**PROBLEM TO SOLVE**
In the article below about the Blip Festival, list each piece of hardware that the festival's Web site names in the quoted passage.

**** TEXT SHOWN ****

Blip Festival Showcases Music Made On Game Boys, Commodore 64s
If names like Alex Mauer, No Carrier, Gijs Gieskes and Neil Voss don’t ring any bells, don’t worry. I had no clue who they were either. Before Thursday night, I had no clue what the Blip Festival was.
Probably the niche of all niches, the Blip Festival is a four-day audio and visual experience taking place in New York City from November 29 through December 2. According to the festival’s Web site, “the Blip Festival showcases artists adopting and repurposing familiar but forgotten hardware — such as the Commodore 64, the Nintendo Entertainment System, the Atari game console and home computer line, and the Nintendo Game Boy — exploring their untapped potential and unique aesthetic character.”

**** MATERIAL ****

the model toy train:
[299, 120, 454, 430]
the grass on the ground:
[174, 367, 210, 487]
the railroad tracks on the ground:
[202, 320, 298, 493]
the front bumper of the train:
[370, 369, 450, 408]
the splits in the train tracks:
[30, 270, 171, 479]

****

**SOLUTION**
- Commodore 64
- Nintendo Entertainment System
- Atari game console and home computer line
- Nintendo Game Boy